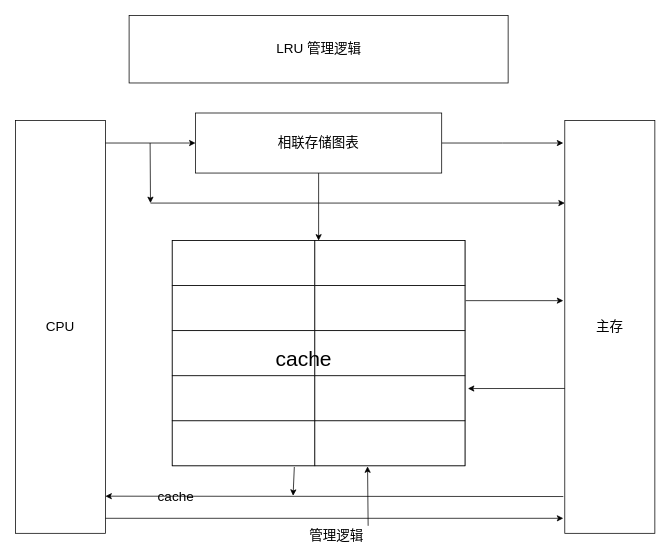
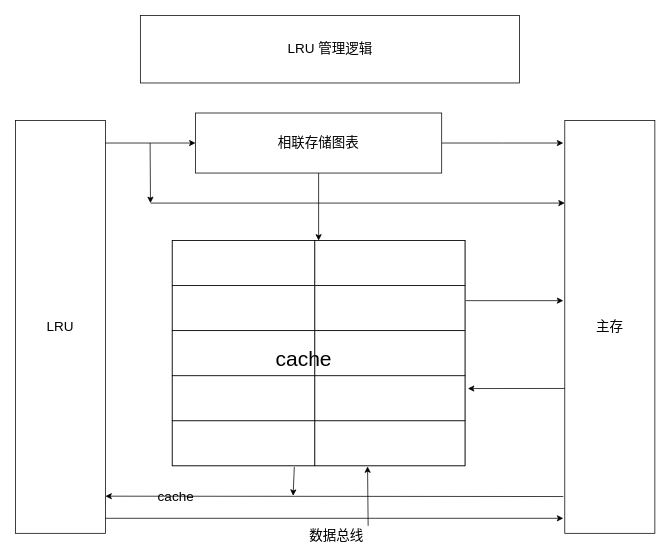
  <mxCell id="0" />
  <mxCell id="1" parent="0" />
- <mxCell id="2" value="CPU" style="rounded=0;whiteSpace=wrap;html=1;fontSize=18;" parent="1" vertex="1"><mxGeometry x="20" y="160" width="120" height="550" as="geometry" /></mxCell>
+ <mxCell id="2" value="LRU" style="rounded=0;whiteSpace=wrap;html=1;fontSize=18;" parent="1" vertex="1"><mxGeometry x="20" y="160" width="120" height="550" as="geometry" /></mxCell>
  <mxCell id="3" value="主存" style="rounded=0;whiteSpace=wrap;html=1;fontSize=18;" parent="1" vertex="1"><mxGeometry x="752" y="160" width="120" height="550" as="geometry" /></mxCell>
  <mxCell id="4" value="" style="rounded=0;whiteSpace=wrap;html=1;fontSize=18;" parent="1" vertex="1"><mxGeometry x="229" y="320" width="390" height="300" as="geometry" /></mxCell>
- <mxCell id="5" value="LRU 管理逻辑" style="rounded=0;whiteSpace=wrap;html=1;fontSize=18;" parent="1" vertex="1"><mxGeometry x="171.5" y="20" width="505" height="90" as="geometry" /></mxCell>
+ <mxCell id="5" value="LRU 管理逻辑" style="rounded=0;whiteSpace=wrap;html=1;fontSize=18;" parent="1" vertex="1"><mxGeometry x="186.5" y="20" width="505" height="90" as="geometry" /></mxCell>
  <mxCell id="6" value="" style="endArrow=classic;html=1;fontSize=18;" parent="1" edge="1"><mxGeometry width="50" height="50" relative="1" as="geometry"><mxPoint x="620" y="400" as="sourcePoint" /><mxPoint x="750" y="400" as="targetPoint" /></mxGeometry></mxCell>
  <mxCell id="7" value="" style="endArrow=classic;html=1;fontSize=18;entryX=1.01;entryY=0.657;entryDx=0;entryDy=0;entryPerimeter=0;" parent="1" target="4" edge="1"><mxGeometry width="50" height="50" relative="1" as="geometry"><mxPoint x="752" y="517" as="sourcePoint" /><mxPoint x="681.5" y="510" as="targetPoint" /></mxGeometry></mxCell>
  <mxCell id="8" value="" style="endArrow=classic;html=1;fontSize=18;" parent="1" edge="1"><mxGeometry width="50" height="50" relative="1" as="geometry"><mxPoint x="140" y="690" as="sourcePoint" /><mxPoint x="750" y="690" as="targetPoint" /></mxGeometry></mxCell>
  <mxCell id="9" value="" style="endArrow=classic;html=1;fontSize=18;entryX=1.01;entryY=0.657;entryDx=0;entryDy=0;entryPerimeter=0;" parent="1" edge="1"><mxGeometry width="50" height="50" relative="1" as="geometry"><mxPoint x="750" y="661" as="sourcePoint" /><mxPoint x="139.9" y="660.53" as="targetPoint" /></mxGeometry></mxCell>
  <mxCell id="10" value="" style="endArrow=classic;html=1;fontSize=18;entryX=0.351;entryY=1.013;entryDx=0;entryDy=0;entryPerimeter=0;" parent="1" edge="1" target="21"><mxGeometry width="50" height="50" relative="1" as="geometry"><mxPoint x="490" y="700" as="sourcePoint" /><mxPoint x="486" y="621" as="targetPoint" /></mxGeometry></mxCell>
  <mxCell id="11" value="" style="endArrow=classic;html=1;fontSize=18;exitX=0.856;exitY=1.027;exitDx=0;exitDy=0;exitPerimeter=0;" parent="1" edge="1" source="20"><mxGeometry width="50" height="50" relative="1" as="geometry"><mxPoint x="390" y="630" as="sourcePoint" /><mxPoint x="390" y="660" as="targetPoint" /></mxGeometry></mxCell>
  <mxCell id="12" style="edgeStyle=orthogonalEdgeStyle;rounded=0;orthogonalLoop=1;jettySize=auto;html=1;fontSize=18;" parent="1" source="14" edge="1"><mxGeometry relative="1" as="geometry"><mxPoint x="424" y="320" as="targetPoint" /><Array as="points"><mxPoint x="424" y="320" /></Array></mxGeometry></mxCell>
  <mxCell id="13" style="edgeStyle=orthogonalEdgeStyle;rounded=0;orthogonalLoop=1;jettySize=auto;html=1;fontSize=18;" parent="1" source="14" edge="1"><mxGeometry relative="1" as="geometry"><mxPoint x="750" y="190" as="targetPoint" /></mxGeometry></mxCell>
  <mxCell id="14" value="相联存储图表" style="rounded=0;whiteSpace=wrap;html=1;fontSize=18;" parent="1" vertex="1"><mxGeometry x="260" y="150" width="328" height="80" as="geometry" /></mxCell>
  <mxCell id="15" value="" style="endArrow=classic;html=1;fontSize=18;" parent="1" edge="1"><mxGeometry width="50" height="50" relative="1" as="geometry"><mxPoint x="140" y="190" as="sourcePoint" /><mxPoint x="260" y="190" as="targetPoint" /></mxGeometry></mxCell>
  <mxCell id="16" value="" style="endArrow=classic;html=1;fontSize=18;" parent="1" edge="1"><mxGeometry width="50" height="50" relative="1" as="geometry"><mxPoint x="200" y="270" as="sourcePoint" /><mxPoint x="752" y="270" as="targetPoint" /></mxGeometry></mxCell>
  <mxCell id="17" value="" style="endArrow=classic;html=1;fontSize=18;" parent="1" edge="1"><mxGeometry width="50" height="50" relative="1" as="geometry"><mxPoint x="199.5" y="190" as="sourcePoint" /><mxPoint x="200" y="270" as="targetPoint" /></mxGeometry></mxCell>
  <mxCell id="18" value="cache" style="text;html=1;resizable=0;points=[];autosize=1;align=left;verticalAlign=top;spacingTop=-4;fontSize=18;" parent="1" vertex="1"><mxGeometry x="208" y="648" width="60" height="20" as="geometry" /></mxCell>
- <mxCell id="19" value="管理逻辑" style="text;html=1;resizable=0;points=[];autosize=1;align=left;verticalAlign=top;spacingTop=-4;fontSize=18;" parent="1" vertex="1"><mxGeometry x="410" y="700" width="90" height="20" as="geometry" /></mxCell>
+ <mxCell id="19" value="数据总线" style="text;html=1;resizable=0;points=[];autosize=1;align=left;verticalAlign=top;spacingTop=-4;fontSize=18;" parent="1" vertex="1"><mxGeometry x="410" y="700" width="90" height="20" as="geometry" /></mxCell>
  <mxCell id="20" value="" style="rounded=0;whiteSpace=wrap;html=1;" vertex="1" parent="1"><mxGeometry x="229" y="560" width="190" height="60" as="geometry" /></mxCell>
  <mxCell id="21" value="" style="rounded=0;whiteSpace=wrap;html=1;" vertex="1" parent="1"><mxGeometry x="419" y="560" width="200" height="60" as="geometry" /></mxCell>
  <mxCell id="22" value="" style="rounded=0;whiteSpace=wrap;html=1;" vertex="1" parent="1"><mxGeometry x="229" y="320" width="190" height="60" as="geometry" /></mxCell>
  <mxCell id="23" value="" style="rounded=0;whiteSpace=wrap;html=1;" vertex="1" parent="1"><mxGeometry x="419" y="320" width="200" height="60" as="geometry" /></mxCell>
  <mxCell id="24" value="" style="rounded=0;whiteSpace=wrap;html=1;" vertex="1" parent="1"><mxGeometry x="229" y="500" width="190" height="60" as="geometry" /></mxCell>
  <mxCell id="25" value="" style="rounded=0;whiteSpace=wrap;html=1;" vertex="1" parent="1"><mxGeometry x="419" y="500" width="200" height="60" as="geometry" /></mxCell>
  <mxCell id="26" value="" style="rounded=0;whiteSpace=wrap;html=1;" vertex="1" parent="1"><mxGeometry x="229" y="380" width="190" height="60" as="geometry" /></mxCell>
  <mxCell id="27" value="" style="rounded=0;whiteSpace=wrap;html=1;" vertex="1" parent="1"><mxGeometry x="419" y="380" width="200" height="60" as="geometry" /></mxCell>
  <mxCell id="28" value="" style="rounded=0;whiteSpace=wrap;html=1;" vertex="1" parent="1"><mxGeometry x="229" y="440" width="190" height="60" as="geometry" /></mxCell>
  <mxCell id="29" value="" style="rounded=0;whiteSpace=wrap;html=1;" vertex="1" parent="1"><mxGeometry x="419" y="440" width="200" height="60" as="geometry" /></mxCell>
  <mxCell id="30" value="&lt;font style=&quot;font-size: 28px&quot;&gt;cache&lt;/font&gt;" style="text;html=1;resizable=0;points=[];autosize=1;align=left;verticalAlign=top;spacingTop=-4;" vertex="1" parent="1"><mxGeometry x="365" y="458" width="90" height="20" as="geometry" /></mxCell>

• [YOUR OBJECTIVE]: Gather every line in the items above that contains the string "entryX". Letter case matters.

• [TASK SOLUTION]:
  <mxCell id="7" value="" style="endArrow=classic;html=1;fontSize=18;entryX=1.01;entryY=0.657;entryDx=0;entryDy=0;entryPerimeter=0;" parent="1" target="4" edge="1"><mxGeometry width="50" height="50" relative="1" as="geometry"><mxPoint x="752" y="517" as="sourcePoint" /><mxPoint x="681.5" y="510" as="targetPoint" /></mxGeometry></mxCell>
  <mxCell id="9" value="" style="endArrow=classic;html=1;fontSize=18;entryX=1.01;entryY=0.657;entryDx=0;entryDy=0;entryPerimeter=0;" parent="1" edge="1"><mxGeometry width="50" height="50" relative="1" as="geometry"><mxPoint x="750" y="661" as="sourcePoint" /><mxPoint x="139.9" y="660.53" as="targetPoint" /></mxGeometry></mxCell>
  <mxCell id="10" value="" style="endArrow=classic;html=1;fontSize=18;entryX=0.351;entryY=1.013;entryDx=0;entryDy=0;entryPerimeter=0;" parent="1" edge="1" target="21"><mxGeometry width="50" height="50" relative="1" as="geometry"><mxPoint x="490" y="700" as="sourcePoint" /><mxPoint x="486" y="621" as="targetPoint" /></mxGeometry></mxCell>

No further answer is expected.